Deux chercheurs français arrêtés en Iran: Paris exige de mettre fin à une «situation inacceptable»

La France demande à l'Iran de mettre fin à une «situation inacceptable» après l'arrestation de deux chercheurs français, a annoncé le Quai d'Orsay.
Sputnik

La situation autour des chercheurs français détenus par Téhéran a été jugé «inacceptable» par le Quai d’Orsay.

«Nous souhaitons que les autorités iraniennes se montrent transparentes dans ce dossier et agissent sans délai pour mettre fin à cette situation inacceptable», a déclaré la porte-parole de la diplomatie Agnès Von Der Mühll lors d'un point de presse électronique.

Arrestation en juin

Le chercheur français Roland Marchal a été arrêté en juin en Iran, en même temps que sa collègue franco-iranienne Fariba Adelkhah, a annoncé le Fonds d'analyse des sociétés politiques (Fasapo), cité par l'AFP. 

Dans une lettre ouverte, l'association -à laquelle appartiennent les deux deux chercheurs du Centre de recherches internationales (CERI) de Sciences Po Paris- a indiqué qu'elle avait accepté, à la demande des autorités françaises, de garder le silence sur cette arrestation, jusqu'à ce que celle-ci soit révélée mardi soir par le quotidien français Le Figaro. Le Quai d'Orsay a par la suite confirmé l'arrestation de Roland Marchal.

«Cette discrétion semblait préférable aux autorités françaises qui s'étaient immédiatement engagées, au plus haut niveau, pour obtenir la libération de nos collègues dès que nous avions signalé leur disparition, le 25 juin, mais souhaitaient éviter toute surenchère nationaliste à Téhéran», a déclaré l'association.

«Elle nous le semblait aussi au vu des expériences des collègues étrangers s'étant retrouvés dans la même situation, qui signalaient combien la mobilisation médiatique "occidentale" avait été soit inutile soit pire, contre-productive», a poursuivi la lettre ouverte.

L'Iran déclare avoir arrêté un opposant «dirigé par» le renseignement français
L'arrestation de Mme Adelkhah, anthropologue spécialiste de l'islam chiite et directrice de recherche au Centre de recherches internationales (CERI) de Sciences Po Paris, avait été confirmée par Téhéran le 16 juillet.

Les autorités iraniennes, qui ne reconnaissent pas la double nationalité, ont dénoncé, le 4 octobre comme une «ingérence inacceptable» une demande du ministère français des Affaires étrangères sur son cas.
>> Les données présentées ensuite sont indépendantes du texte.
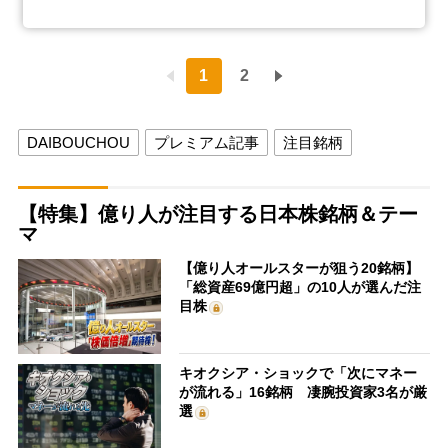
1
2
DAIBOUCHOU
プレミアム記事
注目銘柄
【特集】億り人が注目する日本株銘柄＆テー
マ
【億り人オールスターが狙う20銘柄】
「総資産69億円超」の10人が選んだ注
目株
キオクシア・ショックで「次にマネー
が流れる」16銘柄 凄腕投資家3名が厳
選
Les motifs de sa détention n'ont pas été rendus publics à ce jour.

Demandes de libération

Un porte-parole du ministère avait indiqué que Paris avait «réitéré à plusieurs reprises sa demande d'accès consulaire pour Mme Adelkhah, ainsi que sa libération.»

La France continue ses démarches «pour obtenir des éclaircissements sur les motifs de son arrestation», a-t-il encore dit.